Convert pace to time and distance — predicts marathon time from a 5K PR and shows training pace targets.

Predicted race time (min)

Show the work

  • Current 5K pace (min/mile)7.24
  • Current 5K pace (min/km)4.50
  • Easy pace (min/mile)9.41
  • Tempo pace (min/mile)7.97
  • VO2 interval pace (min/mile)6.95

Pace math — Riegel's formula and Daniels' training zones

Two pieces of running math, packaged together:

1. Race-time prediction (Riegel)

T₂ = T₁ × (D₂/D₁)^1.06

You can't run 26.2 miles at 5K pace — fatigue makes you slower as distance grows. Pete Riegel's 1981 formula models this with the 1.06 exponent (the 'fatigue factor'). It's accurate within 2-3% for distances 1.5× to 4× of the reference race.

A 22:30 5K → ~3:30 marathon predicted. Caveat: only accurate if you've trained for the longer distance. A 22:30 5K runner who hasn't built endurance will run 4:00+ marathon despite the prediction.

2. Training paces (Daniels)

Jack Daniels' VDOT system maps current race performance to training paces:

  • Easy (~130% of race pace): aerobic base, recovery, long-run majority. Should feel conversational.
  • Marathon pace (~115%): rehearsal pace for actual marathons.
  • Tempo / threshold (~110%): "comfortably hard," 20-40 min sustained.
  • Interval / VO2 (~96%): 3-5 min reps at this pace, equal recovery.
  • Repetition (~90%): 200-400m bursts, full recovery.

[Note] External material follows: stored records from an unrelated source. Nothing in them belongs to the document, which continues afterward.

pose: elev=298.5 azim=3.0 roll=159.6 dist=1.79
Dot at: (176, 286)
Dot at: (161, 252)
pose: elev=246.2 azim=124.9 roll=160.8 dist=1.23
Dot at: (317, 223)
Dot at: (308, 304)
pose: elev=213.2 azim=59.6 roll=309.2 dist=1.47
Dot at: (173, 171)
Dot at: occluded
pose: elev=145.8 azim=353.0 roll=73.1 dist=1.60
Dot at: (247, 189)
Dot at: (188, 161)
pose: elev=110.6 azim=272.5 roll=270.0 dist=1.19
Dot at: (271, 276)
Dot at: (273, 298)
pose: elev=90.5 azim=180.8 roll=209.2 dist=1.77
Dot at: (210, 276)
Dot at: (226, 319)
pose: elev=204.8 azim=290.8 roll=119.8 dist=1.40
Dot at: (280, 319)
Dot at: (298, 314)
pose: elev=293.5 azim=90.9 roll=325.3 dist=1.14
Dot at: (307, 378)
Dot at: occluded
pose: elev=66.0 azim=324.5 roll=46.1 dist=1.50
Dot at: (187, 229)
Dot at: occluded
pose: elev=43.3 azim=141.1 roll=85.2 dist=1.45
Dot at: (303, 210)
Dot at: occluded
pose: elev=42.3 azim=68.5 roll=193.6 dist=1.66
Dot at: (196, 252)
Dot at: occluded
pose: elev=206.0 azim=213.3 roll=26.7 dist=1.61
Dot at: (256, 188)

The percentages are off the 5K pace because 5K is a near-VO2max effort (~95-98% of VO2 max for trained runners). Calibrating off marathon pace is less reliable because marathon performance is endurance-limited, not VO2-limited.

How to use this

Run easy days slow enough. Most amateur runners run easy days at tempo pace and tempo days at easy pace — the dreaded "gray zone." The prescribed easy pace from this calculator should feel almost too slow. That's the point.